*Tareas a realizar:*
**1)** Responde según el relato sobre el Loco Castellanos:
(a) ¿Qué llevaba en la cabeza el Loco al pasar colgado de la cabina del tractor?
(b) ¿En qué cantina, según un rumor, le dijeron Pata Filosa al apodado así?
(c) ¿Quién era la única persona que llamaba Jorge al Loco?
**2)** Por favor, repite sin cambios el fragmento del relato sobre el Loco Castellanos que va desde "Retrato de un" hasta "tenían muchos hijos.", ambos incluidos.

Retrato de un loco hermoso

 “Por cualquier hombre del mundo, por cualquier casa”. (S.R)

La primera vez que vi al Loco Castellanos, era invierno y la mañana estaba nublada. Desde la ventana del frente de casa lo vi pasar colgado de la cabina de un tractor de la Junta de Fomento. Llevaba una gorra de lana negra, la barba como el Náufrago, guantes de cuero y una campera azul tipo muñeco de Michelin. Iban con él Roberto y el Chimango, sus compañeros de trabajo. Esa mañana habían mejorado con la retro la calle 5 que en aquel tiempo era de tierra. Desde la ventana vimos que dejó saludos para todo el barrio imitando el gesto de las princesas de carnaval. Mi mamá me dijo que era el Loco, esposo de Elba y que tenían muchos hijos.

De chico pensaba que toda la gente que iba a mi casa o que charlaba en la vereda con mis viejos, eran familiares lejanos. Estaban en el paisaje diario y los cruzaba por todos lados: en la carnicería de los Poggi; en la panadería de Moscoloni, en el Baby o en el mercado de Ofelia. Y todos preguntaban por mis cuatro abuelos, mis tíos y primas y desde abajo pensaba: “¿De dónde nos conocen?”.

Y existen otras partes complicadas en un pueblo: los nombres y los apodos. Hay que aprenderse aquellos que no se pueden decir frente al apodado. Por esa época, había uno al que le decían el Pata filosa porque era un chueco pies flacos muy bueno para el baile, pero nadie lo llamaba así. Había un rumor sobre que una vez en la cantina de Defensores le dijeron Pata Filosa y se armó. A otro que le dicen Pichuco no lo podía sacar, no sabía quién era y, mientras los grandes jugaban al fútbol en la canchita de la Valentina frente a casa, mi mamá me decía en la vereda: “Es ése que está ahí jugando ¿Cómo no lo vas a tener a Pichuco, si la otra noche conversó con papi en el Baby?”. Le decimos Pichuco y se llama Aníbal como Troilo, hoy es el DT de la Reserva de Defensores. Otro era Agapito, pero no se llama así: así le decían por su abuelo, el recordado Agapito Nievas. Su nombre es Roberto, quien fue junto al Loco, uno de los formadores de pibes con la pelota en Defensores.

El Loco Castellanos, en cambio, fue siempre el Loco y nunca Jorge. Es así hasta el día de hoy, cuando hace más de dos años que partió. Elba, su esposa, era la única persona que lo nombraba como Jorge. Para el resto de nosotros era el Loco a secas. Y al Loco lo cruzábamos todos los días, porque era empleado de la Junta y el galpón de los tractores y el regador estaba justo atrás de casa. El Loco chiflaba fuertísimo la Lambada y todo el piberío del barrio enloquecía a cualquier hora. Tiempo más tarde descubrimos que también era un Rey Mago. Y después de eso, empezó a ser el Loco, el DT de las Inferiores del club.

*Bloque de datos:*
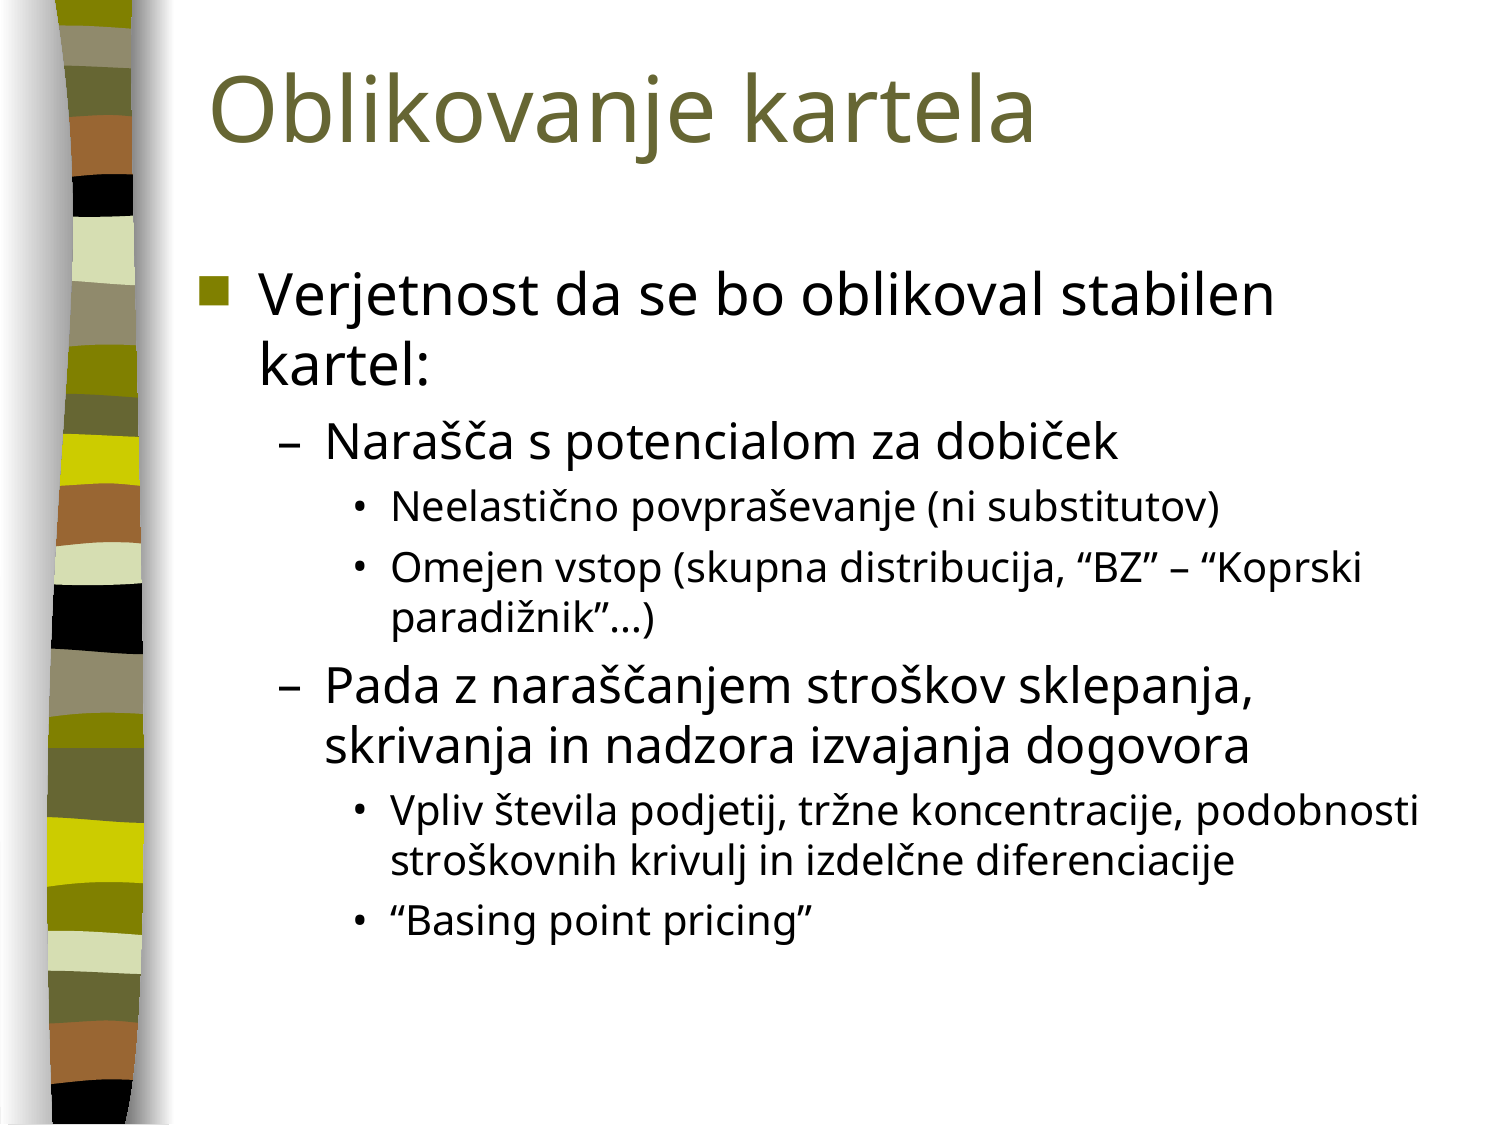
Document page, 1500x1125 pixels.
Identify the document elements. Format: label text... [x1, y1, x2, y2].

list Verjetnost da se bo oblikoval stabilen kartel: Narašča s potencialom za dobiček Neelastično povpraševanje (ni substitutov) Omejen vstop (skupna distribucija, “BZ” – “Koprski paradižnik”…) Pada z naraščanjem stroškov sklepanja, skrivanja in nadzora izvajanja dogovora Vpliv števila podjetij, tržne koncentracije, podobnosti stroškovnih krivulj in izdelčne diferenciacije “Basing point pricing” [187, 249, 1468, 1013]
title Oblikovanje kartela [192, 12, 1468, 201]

*Lista de soluciones:*
**1)**
(a) Una gorra de lana negra.
(b) En la cantina de Defensores.
(c) Elba, su esposa.

**2)**
Retrato de un loco hermoso

 “Por cualquier hombre del mundo, por cualquier casa”. (S.R)

La primera vez que vi al Loco Castellanos, era invierno y la mañana estaba nublada. Desde la ventana del frente de casa lo vi pasar colgado de la cabina de un tractor de la Junta de Fomento. Llevaba una gorra de lana negra, la barba como el Náufrago, guantes de cuero y una campera azul tipo muñeco de Michelin. Iban con él Roberto y el Chimango, sus compañeros de trabajo. Esa mañana habían mejorado con la retro la calle 5 que en aquel tiempo era de tierra. Desde la ventana vimos que dejó saludos para todo el barrio imitando el gesto de las princesas de carnaval. Mi mamá me dijo que era el Loco, esposo de Elba y que tenían muchos hijos.